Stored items
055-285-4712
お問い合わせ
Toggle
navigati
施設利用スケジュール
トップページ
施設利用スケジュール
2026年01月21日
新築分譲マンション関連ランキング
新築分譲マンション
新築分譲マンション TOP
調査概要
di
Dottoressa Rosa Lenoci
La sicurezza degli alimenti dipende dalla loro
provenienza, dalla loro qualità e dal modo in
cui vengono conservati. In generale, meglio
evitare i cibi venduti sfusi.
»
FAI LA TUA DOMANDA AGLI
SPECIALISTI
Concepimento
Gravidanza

==

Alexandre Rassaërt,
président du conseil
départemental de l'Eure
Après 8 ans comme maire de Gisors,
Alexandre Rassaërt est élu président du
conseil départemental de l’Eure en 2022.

To do
A complete answer gives every line of the records holding "départemental".

Answer section
départemental de l'Eure
conseil départemental de l’Eure en 2022.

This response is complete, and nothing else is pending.